Water in the Desert

When I was in Phoenix a couple of years ago, I made a pilgrimage to the Frank Lloyd Wrightish Biltmore. Phoenix is flat-out desert, hot, just 7.5 inches of rain (19 cm) a year. But the Biltmore is an oasis, green, cool and shady, the implication being that you can beat back the desert if you’ve got enough money. But here’s what I liked most about the Biltmore: its driveway is a bridge across a concrete Central Arizona Project river. In first world deserts, we build cities and abstract ourselves from the complex plumbing needed to bring them water. And in so doing, we abstract ourselves from the water itself. But at the Biltmore, as you drive into the shady oasis, you can’t ignore the plumbing needed to make it that way.

I’ve been thinking about this whole abstraction problem over the last week as Albuquerque lies under a blanket of snow. This is unusual for us, and it’s got us thinking about water in a much more direct way than usual. Usually, the snow that provides New Mexico’s water supplies falls in the northern mountains. To the extent we use it here in the Middle Rio Grande Valley, it’s used in irrigation ditches down in the valley. Albuquerque’s municipal water is currently supplied essentially entirely by pumping groundwater. But that is going to change in the next couple of years, as we start using San Juan River water. A massive plumbing project is underway around town to capture, treat and distribute the water, but once the construction-related traffic delays are over, that system too will be abstracted. But for a brief moment, as we lie under a blanket of snow, we have a chance to actually think a little bit about our water supply, experience it directly.

The wise member of my family, Lissa, asked me a great question yesterday as we were driving out and about amid the snow: what effect will this storm have on Elephant Butte? (Elephant Butte, for those not from here, is the state’s largest water storage reservoir.) After years of sub-par precipitation and aggressive water use in the state, the Butte is low. On Jan. 1, it had a little more than 500,000 acre feet of water in it, well below the Jan. 1 average of 1.2 million acre feet. So it’s about 700,000 acre feet low. So how much has the recent round of storms helped it? The short answer is not at all. The preliminary runoff forecasts show runoff past Otowi in north-central New Mexico – probably the best measuring point for Middle Rio Grande flow – essentially breaking even with the latest round of storms.

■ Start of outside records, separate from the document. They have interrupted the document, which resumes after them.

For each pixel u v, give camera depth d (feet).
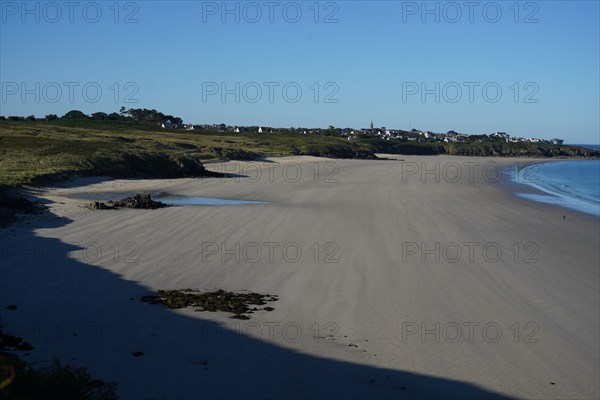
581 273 49.03
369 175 168.04
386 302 37.60
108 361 25.21
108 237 56.85
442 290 41.19
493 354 29.17
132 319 31.81
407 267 47.96
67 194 94.02
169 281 41.09
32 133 202.80
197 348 27.76
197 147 226.38
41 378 15.99
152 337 28.96
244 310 34.55
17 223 62.03
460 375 26.35
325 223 71.00
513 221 79.97
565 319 35.83
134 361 25.45
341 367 26.45
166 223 66.90
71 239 55.01
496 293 41.14
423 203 97.40
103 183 115.44
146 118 488.85
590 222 83.41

That’s an important fact, but it really doesn’t help us get past the abstraction and use the storm we’ve experienced to help us understand viscerally, rather than abstractly, what our experience can tell us. What I’m about to do is pretty squishy – I’d never put this in the newspaper without a lot more rigor from the snowpack-runoff community to be sure the numbers are solid. But it’s a reasonable first cut, and it should give you some idea of what these last storms mean.

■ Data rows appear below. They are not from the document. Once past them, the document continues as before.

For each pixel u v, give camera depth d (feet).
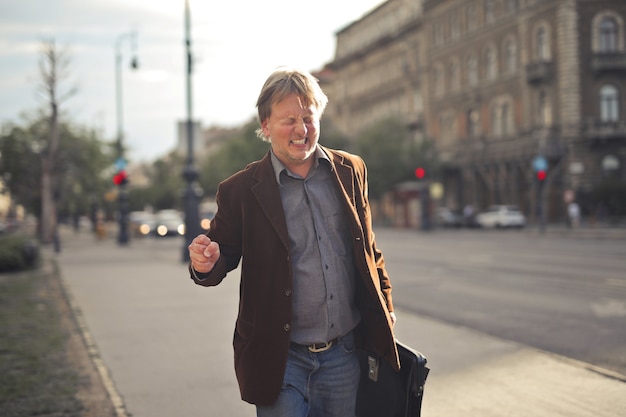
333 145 193.47
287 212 9.02
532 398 16.96
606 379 18.58
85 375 20.36
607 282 39.96
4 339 26.12
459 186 175.52
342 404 9.34
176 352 23.38
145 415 16.42
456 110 175.01
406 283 44.68
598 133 132.98
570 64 134.92
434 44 184.03
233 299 36.91
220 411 16.69
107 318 30.89
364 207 9.41
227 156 235.61
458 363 20.90
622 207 127.75
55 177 132.26
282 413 8.85
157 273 53.88
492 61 160.25
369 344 9.37
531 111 145.48
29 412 16.66
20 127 134.51
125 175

Elephant Butte is 700,000 acre feet below average. That means we’d need 700,000 acre feet above normal for the next four months – the snowpack season – to bring it up to normal. The biggest of this latest round of storms was good enough to add about 100,000 feet to the runoff forecast. So to bring Elephant Butte up to normal, we’d need seven extra similar storms. Not just seven storms, but seven extra storms above and beyond what we normally get – essentially one extra big storm every too weeks.

This is a little bit misleading for folks living in Albuquerque, because while we’ve been buried under a historically large storm, not a whole lot fell up in the mountains. But since y’all now have a clear experience of what a big storm is like, you can now use that as a benchmark to think about what we need to bring our state’s water supply up to normal.